22 Февр. 2018, 22:10.
СОБАКА-БАБАКА
1.
Мама-сука говорила: никогда не знаешь, где тебе случится присесть, но место для этого нужно искать правильное: лучше всего – самое неудобное. Например, можно зад на высокий сугроб вскорячить. Если не успел, присел в скучном неправильном месте, – ничего. Главное, что хорошее место искал до последнего. В этом правда и красота. Мама-сука говорила, что правда и красота в жизни самое главное. Взять, ну хоть хозяйский ботинок: если его разделать, как Тузик грелку, будет красота. Ясен пес, хозяин накажет, может, даже отлупит, но тут уже будет правда, а за правду страдать полагается. Или, предположим, в полной тишине услышать, как кто-то тихохонько так заходит в подъезд и залиться оглушительным лаем, так, чтобы у хозяина вся душа в пятки ушла. Пусть знает, как я дом охранять умею и не ругается. Хотя один пес, все равно ругаться будет. Потому что не понимает ничего ни в правде, ни в красоте. Нет, хозяин он, конечно, хороший, уважаю я его – как вожака стаи не уважать? Но про правду и красоту он не очень-то понимает. А зря. Вот я вырасту – сам главным в стае буду. Буду есть колбасу из холодильника сколько захочу, и все колбасные шкурки себе забирать. А хозяина буду сухим кормом кормить – нет, не каждый день, ясен пес, а-то взвоет. И на поводке его водить буду, а если вдруг оскалится, зарычит – веником его охаживать не стану: буду хорошим! А вообще, я его очень люблю, хозяина. И правду с красотой тоже очень люблю.

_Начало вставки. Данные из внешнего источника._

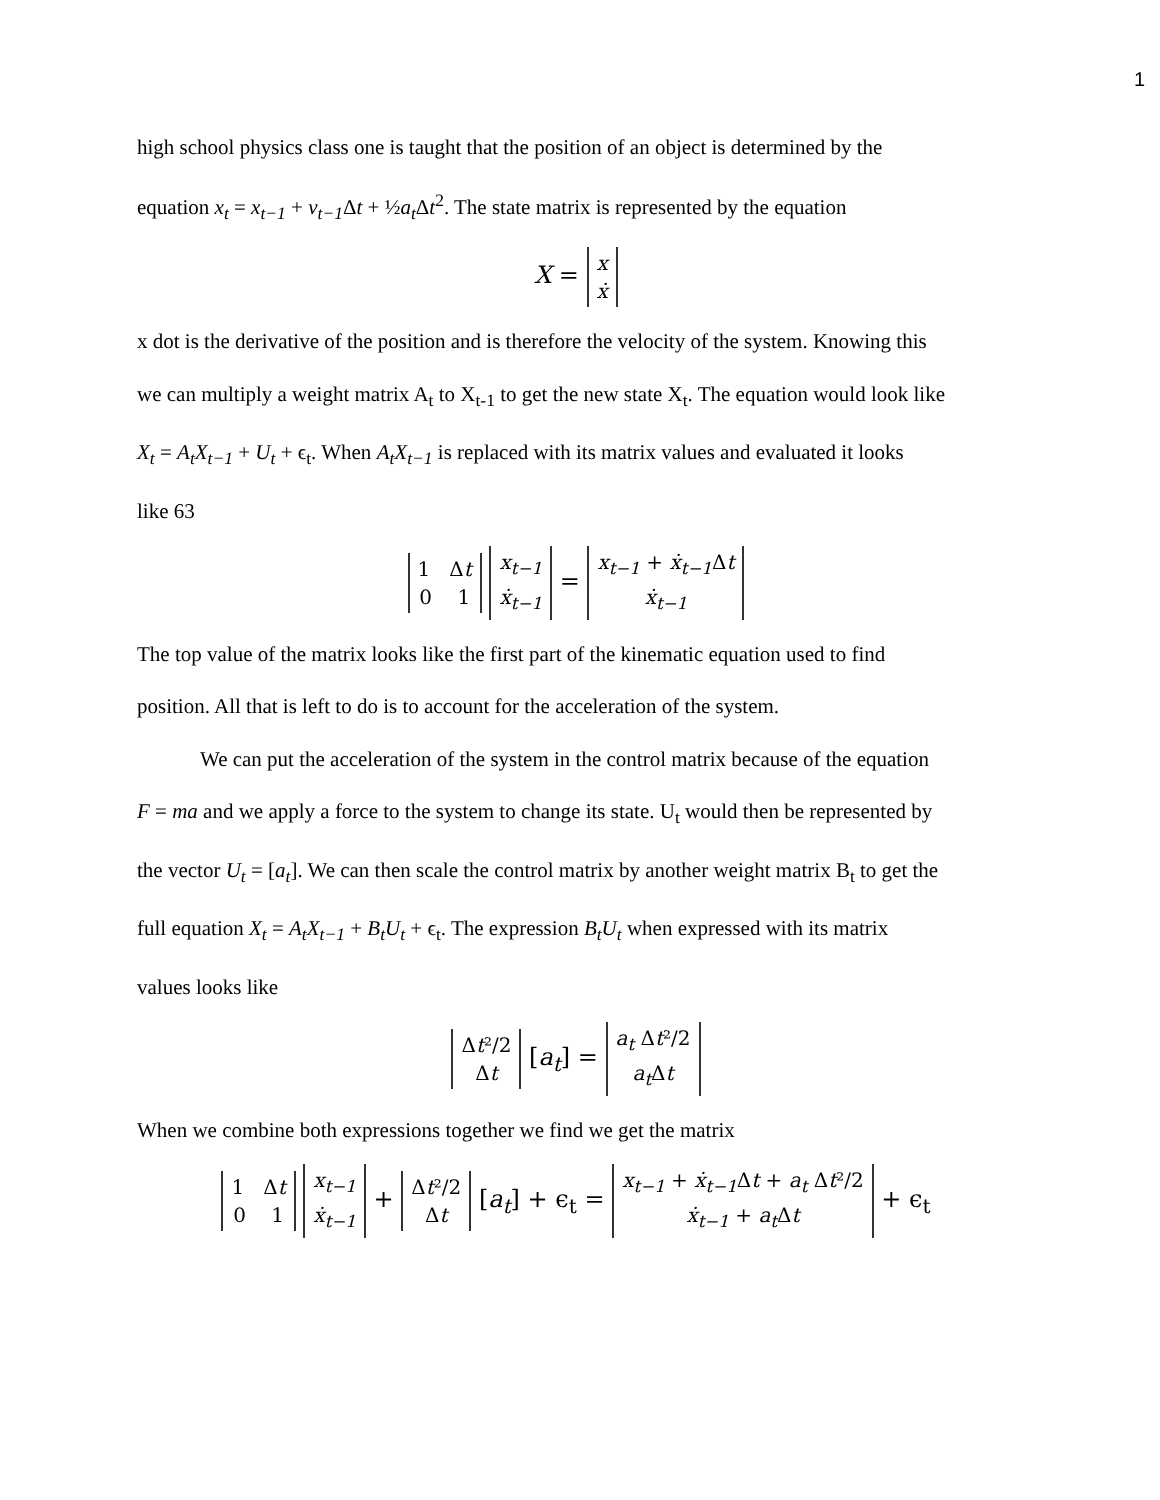1
high school physics class one is taught that the position of an object is determined by the
equation x<sub>t</sub> = x<sub>t−1</sub> + v<sub>t−1</sub> Δt + ½a<sub>t</sub> Δt<sup>2</sup>. The state matrix is represented by the equation
X =
x
ẋ
x dot is the derivative of the position and is therefore the velocity of the system. Knowing this
we can multiply a weight matrix A<sub>t</sub> to X<sub>t-1</sub> to get the new state X<sub>t</sub>. The equation would look like
X<sub>t</sub> = A<sub>t</sub>X<sub>t−1</sub> + U<sub>t</sub> + ϵ<sub>t</sub>. When A<sub>t</sub>X<sub>t−1</sub> is replaced with its matrix values and evaluated it looks
like 63
1 Δt
0 1
x<sub>t−1</sub>
ẋ<sub>t−1</sub>
=
x<sub>t−1</sub> + ẋ<sub>t−1</sub> Δt
ẋ<sub>t−1</sub>
The top value of the matrix looks like the first part of the kinematic equation used to find
position. All that is left to do is to account for the acceleration of the system.
We can put the acceleration of the system in the control matrix because of the equation
F = ma and we apply a force to the system to change its state. U<sub>t</sub> would then be represented by
the vector U<sub>t</sub> = [a<sub>t</sub>]. We can then scale the control matrix by another weight matrix B<sub>t</sub> to get the
full equation X<sub>t</sub> = A<sub>t</sub>X<sub>t−1</sub> + B<sub>t</sub>U<sub>t</sub> + ϵ<sub>t</sub>. The expression B<sub>t</sub>U<sub>t</sub> when expressed with its matrix
values looks like
Δt²/2
Δt
[a<sub>t</sub>] =
a<sub>t</sub> Δt²/2
a<sub>t</sub> Δt
When we combine both expressions together we find we get the matrix
1 Δt
0 1
x<sub>t−1</sub>
ẋ<sub>t−1</sub>
+
Δt²/2
Δt
[a<sub>t</sub>] + ϵ<sub>t</sub> =
x<sub>t−1</sub> + ẋ<sub>t−1</sub> Δt + a<sub>t</sub> Δt²/2
ẋ<sub>t−1</sub> + a<sub>t</sub> Δt
+ ϵ<sub>t</sub>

Сегодня я разбудил его в половине шестого утра. Я хороший мальчик, а хорошие мальчики часов не наблюдают. За окнами ни пса не видно, а я подбегаю к хозяину, тычусь мокрым носом в его морду, одеяло с него стаскиваю и кричу: «хозяин, вставай кормить-гулять! Меня кормить-гулять надо – так есть охота, что сейчас кучу тебе на полу сделаю! Будет красиво, да ты не поймешь, так что меня срочно кормить-гулять надо!»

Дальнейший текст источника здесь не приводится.